— DATA IN THIS EXERCISE —
================================

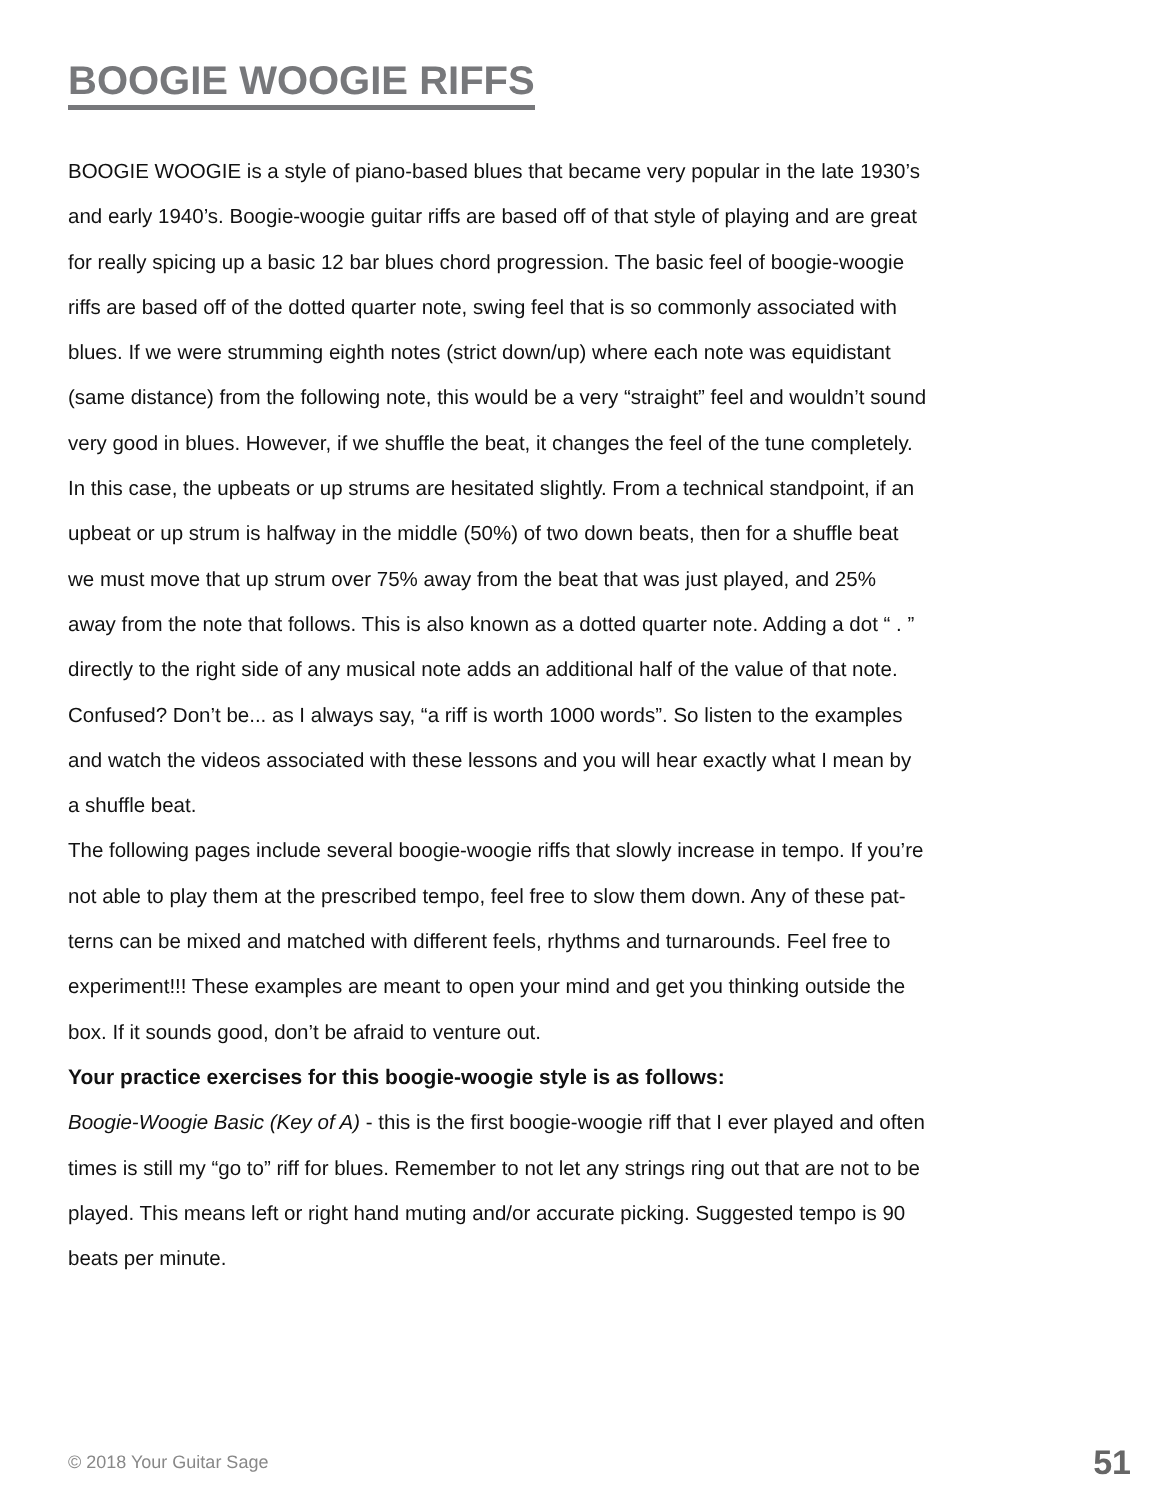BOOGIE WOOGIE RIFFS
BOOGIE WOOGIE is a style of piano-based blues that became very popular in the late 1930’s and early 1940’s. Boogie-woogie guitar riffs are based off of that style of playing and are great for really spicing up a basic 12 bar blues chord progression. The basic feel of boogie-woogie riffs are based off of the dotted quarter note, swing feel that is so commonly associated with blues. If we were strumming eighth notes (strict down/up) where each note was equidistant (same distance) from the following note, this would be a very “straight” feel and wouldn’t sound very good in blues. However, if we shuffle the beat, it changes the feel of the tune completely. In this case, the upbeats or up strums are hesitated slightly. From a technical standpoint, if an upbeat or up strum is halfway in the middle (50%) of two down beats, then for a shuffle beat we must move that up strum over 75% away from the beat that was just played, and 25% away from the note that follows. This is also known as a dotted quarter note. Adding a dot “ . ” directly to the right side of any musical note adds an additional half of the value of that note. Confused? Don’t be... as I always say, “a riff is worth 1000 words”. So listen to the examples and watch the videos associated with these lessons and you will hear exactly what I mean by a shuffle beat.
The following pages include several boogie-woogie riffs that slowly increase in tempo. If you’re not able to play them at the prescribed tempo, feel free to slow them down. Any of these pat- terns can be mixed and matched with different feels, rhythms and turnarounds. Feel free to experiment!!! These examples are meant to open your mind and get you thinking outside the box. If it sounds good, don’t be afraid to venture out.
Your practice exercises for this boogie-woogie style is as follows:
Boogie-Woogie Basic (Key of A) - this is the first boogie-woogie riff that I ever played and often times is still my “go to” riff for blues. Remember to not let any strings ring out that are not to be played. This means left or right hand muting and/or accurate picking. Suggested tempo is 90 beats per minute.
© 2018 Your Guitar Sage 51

================================

— TASK DIRECTIONS —
Return the full listing above verbatim, please, but without its images.

— EXERCISE SOLUTION —
BOOGIE WOOGIE RIFFS
BOOGIE WOOGIE is a style of piano-based blues that became very popular in the late 1930’s and early 1940’s. Boogie-woogie guitar riffs are based off of that style of playing and are great for really spicing up a basic 12 bar blues chord progression. The basic feel of boogie-woogie riffs are based off of the dotted quarter note, swing feel that is so commonly associated with blues. If we were strumming eighth notes (strict down/up) where each note was equidistant (same distance) from the following note, this would be a very “straight” feel and wouldn’t sound very good in blues. However, if we shuffle the beat, it changes the feel of the tune completely. In this case, the upbeats or up strums are hesitated slightly. From a technical standpoint, if an upbeat or up strum is halfway in the middle (50%) of two down beats, then for a shuffle beat we must move that up strum over 75% away from the beat that was just played, and 25% away from the note that follows. This is also known as a dotted quarter note. Adding a dot “ . ” directly to the right side of any musical note adds an additional half of the value of that note. Confused? Don’t be... as I always say, “a riff is worth 1000 words”. So listen to the examples and watch the videos associated with these lessons and you will hear exactly what I mean by a shuffle beat.
The following pages include several boogie-woogie riffs that slowly increase in tempo. If you’re not able to play them at the prescribed tempo, feel free to slow them down. Any of these pat- terns can be mixed and matched with different feels, rhythms and turnarounds. Feel free to experiment!!! These examples are meant to open your mind and get you thinking outside the box. If it sounds good, don’t be afraid to venture out.
Your practice exercises for this boogie-woogie style is as follows:
Boogie-Woogie Basic (Key of A) - this is the first boogie-woogie riff that I ever played and often times is still my “go to” riff for blues. Remember to not let any strings ring out that are not to be played. This means left or right hand muting and/or accurate picking. Suggested tempo is 90 beats per minute.
© 2018 Your Guitar Sage 51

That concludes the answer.